2022 Fiscal Year Annual Research Report
Project/Area Number |
22J12387
|
Allocation Type | Single-year Grants |
Research Institution | The University of Tokyo |
Principal Investigator |
西山 学 東京大学, 理学系研究科, 特別研究員(DC2)
|
Project Period (FY) |
2022-04-22 – 2024-03-31
|
Keywords | 月 / 熱史 / 衝突 / 重力異常 / スペクトル / マグマ |
Outline of Annual Research Achievements |
月の熱進化史を解明する上で、月が初期に経験する膨張の時代や規模の制約は必要不可欠である。この初期膨張の際に貫入岩体が形成されると考えられ、その存在を示唆する線状重力異常が月で見つかっている。

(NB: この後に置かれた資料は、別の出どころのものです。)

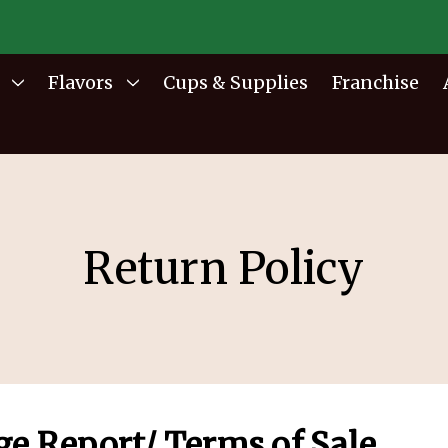
Flavors
Cups & Supplies
Franchise
Return Policy
ge Report/ Terms of Sale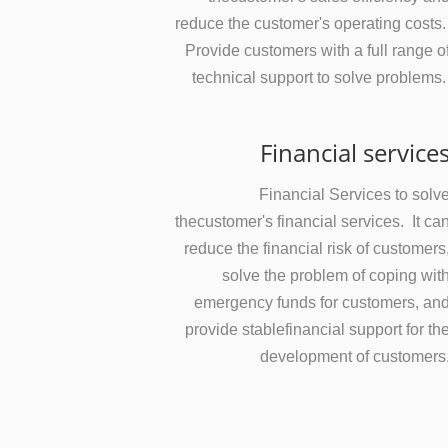
reduce the customer's operating costs
Provide customers with a full range o
technical support to solve problems
Financial service
Financial Services to solv
thecustomer's financial services. It ca
reduce the financial risk of customers
solve the problem of coping wit
emergency funds for customers, an
provide stablefinancial support for th
development of customers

本研究ではこの線状重力異常を手掛かりに、貫入岩体の構造や年代から月の膨張史について示唆を与えるべく、直径160kmの巨大クレーターであるRowlandとRocheの両クレーターとその線状重力異常の関係性を、重力異常と周囲のスペクトルデータから探った。 本年度はまず、衝突数値計算コードiSALEでの計算から、線状重力異常直上にクレーターが形成することで生じる影響を見積り、実際のデータとの比較を行った。その結果、Rowlandクレーターの重力異常は再現できない一方、Rocheクレーターの場合は再現が可能であり、両クレーターにおいて地下の貫入岩体の掘削の有無に差があることが示された。 更に周囲のスペクトルデータの解析を行い、両クレーター周囲に貫入岩体由来と考えられる玄武岩露頭の存在の有無について調査した。かぐやのMultiband ImagerとChandrayaan-1のM3のスペクトルデータを用い、輝石のタイプとその鉄・チタン量を推定した。その結果、その有無は上記の数値計算の結果と整合的であり、貫入岩体の掘削の有無が両クレーターについて更に証拠づけられた。 上記の結果より、見つかった玄武岩の露頭の組成から、この時代に生成されたマグマの組成についての推定を行った。この結果はこの当時の月の熱状態を考察する上で新たな化学組成的制約となりうる。
|
Current Status of Research Progress |
Current Status of Research Progress
2: Research has progressed on the whole more than it was originally planned.
Reason
当初の予定では、伸張応力下における地形変化計算を用いた、月線状重力異常形成時の応力場推定に着手する予定であった。この計算にはあまり時間を裂けなかったが、その代わりにスペクトル解析を充実させ、貫入岩体に関する考察を深めることができた。
|
Strategy for Future Research Activity |
周囲の応力状態と岩石貫入に伴う地形変形の計算を行い、実際の月線状重力異常直上で観測されている谷状地形の再現を行う。膨張に伴う引張応力と岩体形成スピードをパラメータとして変形計算を行い、最も実データを再現できるパラメータセットを推定する。これにより、これまで道であった月の膨張速度への制約を行う。